* start Input material *

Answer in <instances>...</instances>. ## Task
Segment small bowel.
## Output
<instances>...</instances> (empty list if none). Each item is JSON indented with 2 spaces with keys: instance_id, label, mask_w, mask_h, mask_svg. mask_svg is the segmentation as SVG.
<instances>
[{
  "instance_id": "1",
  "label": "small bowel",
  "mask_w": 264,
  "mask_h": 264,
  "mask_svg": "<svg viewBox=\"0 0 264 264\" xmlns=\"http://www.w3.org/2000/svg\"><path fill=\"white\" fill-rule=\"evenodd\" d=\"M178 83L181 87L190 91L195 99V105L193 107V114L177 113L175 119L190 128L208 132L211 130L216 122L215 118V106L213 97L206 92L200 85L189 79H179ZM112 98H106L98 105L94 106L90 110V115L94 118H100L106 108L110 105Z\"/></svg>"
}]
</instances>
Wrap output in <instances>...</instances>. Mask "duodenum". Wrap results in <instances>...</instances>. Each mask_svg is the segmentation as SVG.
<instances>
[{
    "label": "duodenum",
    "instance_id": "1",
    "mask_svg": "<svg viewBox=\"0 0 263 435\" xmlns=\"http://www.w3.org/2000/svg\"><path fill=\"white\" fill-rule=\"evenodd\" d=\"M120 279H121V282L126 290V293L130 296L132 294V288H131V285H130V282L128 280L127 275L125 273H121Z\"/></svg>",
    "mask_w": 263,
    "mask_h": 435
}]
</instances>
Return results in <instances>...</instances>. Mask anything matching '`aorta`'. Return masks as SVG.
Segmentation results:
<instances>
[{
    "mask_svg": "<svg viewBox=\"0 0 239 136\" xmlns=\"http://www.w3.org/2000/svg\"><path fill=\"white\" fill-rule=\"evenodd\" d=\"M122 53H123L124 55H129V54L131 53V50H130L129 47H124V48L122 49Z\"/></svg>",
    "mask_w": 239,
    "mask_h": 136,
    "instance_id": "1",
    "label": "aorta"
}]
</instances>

* end Input material *

- [What the task asks]: Reproduce each of the lines above verbatim, with no changes.

- [Written answer]:
Answer in <instances>...</instances>. ## Task
Segment small bowel.
## Output
<instances>...</instances> (empty list if none). Each item is JSON indented with 2 spaces with keys: instance_id, label, mask_w, mask_h, mask_svg. mask_svg is the segmentation as SVG.
<instances>
[{
  "instance_id": "1",
  "label": "small bowel",
  "mask_w": 264,
  "mask_h": 264,
  "mask_svg": "<svg viewBox=\"0 0 264 264\" xmlns=\"http://www.w3.org/2000/svg\"><path fill=\"white\" fill-rule=\"evenodd\" d=\"M178 83L181 87L190 91L195 99V105L193 107V114L177 113L175 119L190 128L208 132L211 130L216 122L215 118V106L213 97L206 92L200 85L189 79H179ZM112 98H106L98 105L94 106L90 110V115L94 118H100L106 108L110 105Z\"/></svg>"
}]
</instances>
Wrap output in <instances>...</instances>. Mask "duodenum". Wrap results in <instances>...</instances>. Each mask_svg is the segmentation as SVG.
<instances>
[{
    "label": "duodenum",
    "instance_id": "1",
    "mask_svg": "<svg viewBox=\"0 0 263 435\" xmlns=\"http://www.w3.org/2000/svg\"><path fill=\"white\" fill-rule=\"evenodd\" d=\"M120 279H121V282L126 290V293L130 296L132 294V288H131V285H130V282L128 280L127 275L125 273H121Z\"/></svg>",
    "mask_w": 263,
    "mask_h": 435
}]
</instances>
Return results in <instances>...</instances>. Mask anything matching '`aorta`'. Return masks as SVG.
Segmentation results:
<instances>
[{
    "mask_svg": "<svg viewBox=\"0 0 239 136\" xmlns=\"http://www.w3.org/2000/svg\"><path fill=\"white\" fill-rule=\"evenodd\" d=\"M122 53H123L124 55H129V54L131 53V50H130L129 47H124V48L122 49Z\"/></svg>",
    "mask_w": 239,
    "mask_h": 136,
    "instance_id": "1",
    "label": "aorta"
}]
</instances>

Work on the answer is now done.